El Desierto del Sahara en Túnez

“Ayer” fueron los viajeros que ante la terra ignota buscaban el placer de descubrir territorios para la cultura Occidental (ya descubiertos por las gentes que lo habitaban), y hoy son los turistas que siguen asombrados por el paisaje puro del desierto del Sáhara.

Camello en el desierto del Sáhara
Camello en el desierto del Sáhara

Han cambiado los medios para surcarlo pero la esencia es la misma, reflejada casi como un viaje interior, de descubrimiento y de reflexión, donde los móviles no tienen sentido y se vuelve a la esencia de la vida.

Al calor del fuego que preparan los beduinos para contrarrestar el frío, o más bien la reducción drástica de temperatura que oscila de un calor abrasador por el día y un clima templado por la noche, uno se siente pequeño ante la inmensidad del desierto y el brillo limpio de las estrellas.

Los mares de arena del mayor desierto del planeta, que en Tunez se llama Erg comienzan al sur de Douz, son el límite que los propios romanos no se atrevieron a cruzar, y don de los bereberes, los pueblos nómadas eran los amos del Sáhara.

La conexión entre los bereberes y los camellos es intensa puesto que el pueblo nómada fue quién introdujo su uso, sabedor de la capacidad de resistencia y acondicionamiento al duro medio desértico.

Desde Douz, la conocida como puerta del desierto parren las excursiones que miles de años después se siguen realizando mayormente en camellos aunque es posible sobrevolar el Sáhara o recorrerlo en 4×4 y quads de forma alternativa.

Que hacer en el Desierto del Sáhara

Este paisaje insólito nos es familiar gracias al cine y a la fascinación de un buen puñado de escritores que han ubicado aquí las hazañas de sus personajes. Por ello visitar los escenarios de películas como Star Wars con la casa de Luke Skywalker de Tatooine, o los parajes que sobrevolaban durante el Paciente Inglés serán el deleite de los amantes del cine.

Sin duda la excursión de un día o varios por el desierto a lomos de camello es imprescindible. A las afueras de Douz encontrarás la “parada de camellos” donde puedes regatear para contratar la visita al desierto, con noche en un oasis improvisado.

El desierto de Túnez es como un lienzo blanco dispuesto a ser pintado para los fotógrafos, que encuentran aquí un paraíso para hacer fotos magníficas de la travesía por el Sáhara, los camellos y los bereberes que al calor del fuego cantan en las noches.

Consejos para visitar el Sáhara

La mejor época son los meses de primavera y otoño, evitando el sofoco del sol abrasador de julio y agosto, cuando las excursiones sólo son recomendables al atardecer y por la noche.

::::::

= Consigna de trabajo =
Reproduce palabra por palabra el pasaje del texto sobre el desierto del Sahara en Túnez que va desde "Sin duda la" hasta "por la noche.", ambos incluidos.

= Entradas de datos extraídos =
::::::

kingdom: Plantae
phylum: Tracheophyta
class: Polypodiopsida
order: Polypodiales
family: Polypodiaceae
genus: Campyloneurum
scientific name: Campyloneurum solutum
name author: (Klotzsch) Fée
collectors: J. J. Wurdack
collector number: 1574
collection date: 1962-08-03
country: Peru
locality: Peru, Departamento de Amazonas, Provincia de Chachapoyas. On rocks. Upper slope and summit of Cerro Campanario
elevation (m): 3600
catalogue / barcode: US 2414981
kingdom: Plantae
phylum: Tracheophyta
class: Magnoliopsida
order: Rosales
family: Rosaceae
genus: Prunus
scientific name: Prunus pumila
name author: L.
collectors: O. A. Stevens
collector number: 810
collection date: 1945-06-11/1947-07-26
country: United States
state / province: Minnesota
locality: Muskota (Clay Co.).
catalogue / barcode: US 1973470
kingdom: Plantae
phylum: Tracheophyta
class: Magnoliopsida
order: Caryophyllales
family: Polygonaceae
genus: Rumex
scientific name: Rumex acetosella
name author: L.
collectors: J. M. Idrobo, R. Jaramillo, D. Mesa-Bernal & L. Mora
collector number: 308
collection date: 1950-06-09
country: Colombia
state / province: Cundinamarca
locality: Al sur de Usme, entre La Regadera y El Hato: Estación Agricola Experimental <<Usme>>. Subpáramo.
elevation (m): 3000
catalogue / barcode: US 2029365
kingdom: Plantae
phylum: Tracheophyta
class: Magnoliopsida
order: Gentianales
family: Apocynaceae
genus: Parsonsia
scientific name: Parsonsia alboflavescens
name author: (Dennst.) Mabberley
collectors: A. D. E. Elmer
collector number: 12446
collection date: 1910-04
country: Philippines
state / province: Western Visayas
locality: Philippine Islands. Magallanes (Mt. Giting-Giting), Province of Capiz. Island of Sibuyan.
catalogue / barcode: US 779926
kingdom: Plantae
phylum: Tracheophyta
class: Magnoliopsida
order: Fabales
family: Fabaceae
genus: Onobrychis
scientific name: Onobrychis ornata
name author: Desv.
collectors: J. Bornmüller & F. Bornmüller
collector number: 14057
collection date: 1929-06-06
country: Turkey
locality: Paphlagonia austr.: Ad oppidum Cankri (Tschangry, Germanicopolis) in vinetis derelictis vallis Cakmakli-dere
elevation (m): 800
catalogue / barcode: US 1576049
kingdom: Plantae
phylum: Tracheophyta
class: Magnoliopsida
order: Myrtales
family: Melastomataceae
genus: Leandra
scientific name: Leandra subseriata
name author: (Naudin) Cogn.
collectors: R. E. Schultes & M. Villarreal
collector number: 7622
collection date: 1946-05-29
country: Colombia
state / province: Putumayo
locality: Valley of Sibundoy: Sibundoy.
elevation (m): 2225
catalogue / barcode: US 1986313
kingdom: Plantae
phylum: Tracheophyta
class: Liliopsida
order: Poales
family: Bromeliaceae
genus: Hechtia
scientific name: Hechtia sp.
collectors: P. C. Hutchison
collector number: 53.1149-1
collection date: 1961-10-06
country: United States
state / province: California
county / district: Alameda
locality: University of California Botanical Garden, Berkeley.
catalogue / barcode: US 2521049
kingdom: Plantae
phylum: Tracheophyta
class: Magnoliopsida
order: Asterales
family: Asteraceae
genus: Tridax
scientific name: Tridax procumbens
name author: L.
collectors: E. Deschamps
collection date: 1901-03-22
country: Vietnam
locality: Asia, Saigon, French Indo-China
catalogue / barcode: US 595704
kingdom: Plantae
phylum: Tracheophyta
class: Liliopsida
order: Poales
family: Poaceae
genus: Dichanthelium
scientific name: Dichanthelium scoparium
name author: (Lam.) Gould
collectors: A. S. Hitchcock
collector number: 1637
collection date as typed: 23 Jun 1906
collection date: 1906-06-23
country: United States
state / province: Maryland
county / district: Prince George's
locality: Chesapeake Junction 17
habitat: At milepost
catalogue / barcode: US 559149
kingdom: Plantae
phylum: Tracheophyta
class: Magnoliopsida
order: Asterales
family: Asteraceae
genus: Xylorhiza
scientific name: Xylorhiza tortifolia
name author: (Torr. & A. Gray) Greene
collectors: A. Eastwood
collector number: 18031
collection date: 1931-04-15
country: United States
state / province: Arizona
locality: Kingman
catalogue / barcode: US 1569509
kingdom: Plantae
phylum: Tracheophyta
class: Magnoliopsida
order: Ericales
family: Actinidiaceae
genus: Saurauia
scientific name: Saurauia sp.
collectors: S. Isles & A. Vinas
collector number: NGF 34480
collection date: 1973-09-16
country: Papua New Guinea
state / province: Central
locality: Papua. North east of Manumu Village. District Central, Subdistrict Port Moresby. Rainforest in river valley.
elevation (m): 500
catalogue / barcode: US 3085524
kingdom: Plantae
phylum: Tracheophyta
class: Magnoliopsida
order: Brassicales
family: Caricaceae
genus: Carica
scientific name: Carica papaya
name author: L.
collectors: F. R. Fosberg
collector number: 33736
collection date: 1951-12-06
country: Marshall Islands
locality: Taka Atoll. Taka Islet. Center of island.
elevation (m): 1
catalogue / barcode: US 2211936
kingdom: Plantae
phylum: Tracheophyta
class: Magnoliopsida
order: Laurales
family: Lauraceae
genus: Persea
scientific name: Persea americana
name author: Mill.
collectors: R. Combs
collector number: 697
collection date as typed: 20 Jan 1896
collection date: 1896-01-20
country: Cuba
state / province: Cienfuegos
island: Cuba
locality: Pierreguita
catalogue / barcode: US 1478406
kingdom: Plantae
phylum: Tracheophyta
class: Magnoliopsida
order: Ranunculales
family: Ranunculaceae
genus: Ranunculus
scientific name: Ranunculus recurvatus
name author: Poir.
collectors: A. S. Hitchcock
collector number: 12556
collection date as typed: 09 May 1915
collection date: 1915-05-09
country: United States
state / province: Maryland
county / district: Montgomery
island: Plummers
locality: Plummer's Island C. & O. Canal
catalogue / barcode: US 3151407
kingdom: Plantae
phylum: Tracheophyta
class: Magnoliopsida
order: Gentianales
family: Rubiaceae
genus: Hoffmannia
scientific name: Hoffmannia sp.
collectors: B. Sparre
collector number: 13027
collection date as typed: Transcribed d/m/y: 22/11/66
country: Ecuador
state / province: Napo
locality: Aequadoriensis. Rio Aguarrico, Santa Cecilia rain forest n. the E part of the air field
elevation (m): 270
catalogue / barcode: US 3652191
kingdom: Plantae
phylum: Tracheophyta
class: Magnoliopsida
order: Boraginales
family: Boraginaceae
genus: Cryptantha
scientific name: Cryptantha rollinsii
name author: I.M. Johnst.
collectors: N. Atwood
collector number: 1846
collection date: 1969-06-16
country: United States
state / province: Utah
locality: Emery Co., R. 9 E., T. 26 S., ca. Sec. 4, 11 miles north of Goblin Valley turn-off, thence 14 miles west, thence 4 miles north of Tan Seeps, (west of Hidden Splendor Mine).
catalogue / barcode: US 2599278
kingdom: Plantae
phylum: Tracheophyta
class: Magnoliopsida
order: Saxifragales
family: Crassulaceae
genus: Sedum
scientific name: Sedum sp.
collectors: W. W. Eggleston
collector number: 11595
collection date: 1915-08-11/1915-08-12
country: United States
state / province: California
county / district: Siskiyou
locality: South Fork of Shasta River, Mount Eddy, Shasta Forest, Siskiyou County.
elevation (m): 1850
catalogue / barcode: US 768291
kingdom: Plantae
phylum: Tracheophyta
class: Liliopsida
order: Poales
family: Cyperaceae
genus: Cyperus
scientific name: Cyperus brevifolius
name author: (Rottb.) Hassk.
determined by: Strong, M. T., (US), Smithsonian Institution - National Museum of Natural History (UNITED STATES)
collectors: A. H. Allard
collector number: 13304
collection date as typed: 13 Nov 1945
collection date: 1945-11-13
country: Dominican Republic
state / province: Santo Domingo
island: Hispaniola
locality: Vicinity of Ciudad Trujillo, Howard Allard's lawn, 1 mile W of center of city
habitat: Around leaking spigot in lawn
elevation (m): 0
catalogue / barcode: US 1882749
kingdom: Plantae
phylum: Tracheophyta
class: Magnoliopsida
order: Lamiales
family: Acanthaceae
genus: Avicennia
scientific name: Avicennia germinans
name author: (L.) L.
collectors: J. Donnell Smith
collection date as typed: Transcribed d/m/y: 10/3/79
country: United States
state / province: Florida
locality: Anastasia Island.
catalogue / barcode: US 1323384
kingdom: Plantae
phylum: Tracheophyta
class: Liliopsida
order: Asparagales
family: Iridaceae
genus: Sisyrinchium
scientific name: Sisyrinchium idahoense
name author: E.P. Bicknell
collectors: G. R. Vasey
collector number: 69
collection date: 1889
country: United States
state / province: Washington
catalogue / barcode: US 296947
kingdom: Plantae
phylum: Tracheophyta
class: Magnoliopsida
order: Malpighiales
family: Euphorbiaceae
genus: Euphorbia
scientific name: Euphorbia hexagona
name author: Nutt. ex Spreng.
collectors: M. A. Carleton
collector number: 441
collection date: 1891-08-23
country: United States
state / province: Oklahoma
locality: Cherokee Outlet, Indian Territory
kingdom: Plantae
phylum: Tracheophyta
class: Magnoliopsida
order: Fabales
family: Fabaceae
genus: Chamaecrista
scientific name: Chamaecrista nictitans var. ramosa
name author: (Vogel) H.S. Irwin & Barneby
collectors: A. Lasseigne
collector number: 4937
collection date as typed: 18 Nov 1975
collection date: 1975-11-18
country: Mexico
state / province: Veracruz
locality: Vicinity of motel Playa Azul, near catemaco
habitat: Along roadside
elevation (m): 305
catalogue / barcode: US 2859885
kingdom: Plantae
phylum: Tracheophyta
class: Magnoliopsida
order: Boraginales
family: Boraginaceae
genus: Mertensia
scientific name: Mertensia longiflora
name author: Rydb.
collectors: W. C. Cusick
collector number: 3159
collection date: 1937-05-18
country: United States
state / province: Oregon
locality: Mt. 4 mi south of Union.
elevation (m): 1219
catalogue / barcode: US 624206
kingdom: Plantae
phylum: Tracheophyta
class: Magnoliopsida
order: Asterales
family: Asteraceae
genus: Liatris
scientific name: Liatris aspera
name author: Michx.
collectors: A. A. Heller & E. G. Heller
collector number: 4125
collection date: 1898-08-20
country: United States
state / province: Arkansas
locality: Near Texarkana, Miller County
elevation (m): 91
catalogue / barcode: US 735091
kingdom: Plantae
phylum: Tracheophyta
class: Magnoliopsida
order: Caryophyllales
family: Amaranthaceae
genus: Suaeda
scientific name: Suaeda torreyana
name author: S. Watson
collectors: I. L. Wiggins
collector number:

::::::

= Respuesta de tarea =
Sin duda la excursión de un día o varios por el desierto a lomos de camello es imprescindible. A las afueras de Douz encontrarás la “parada de camellos” donde puedes regatear para contratar la visita al desierto, con noche en un oasis improvisado.

El desierto de Túnez es como un lienzo blanco dispuesto a ser pintado para los fotógrafos, que encuentran aquí un paraíso para hacer fotos magníficas de la travesía por el Sáhara, los camellos y los bereberes que al calor del fuego cantan en las noches.

Consejos para visitar el Sáhara

La mejor época son los meses de primavera y otoño, evitando el sofoco del sol abrasador de julio y agosto, cuando las excursiones sólo son recomendables al atardecer y por la noche.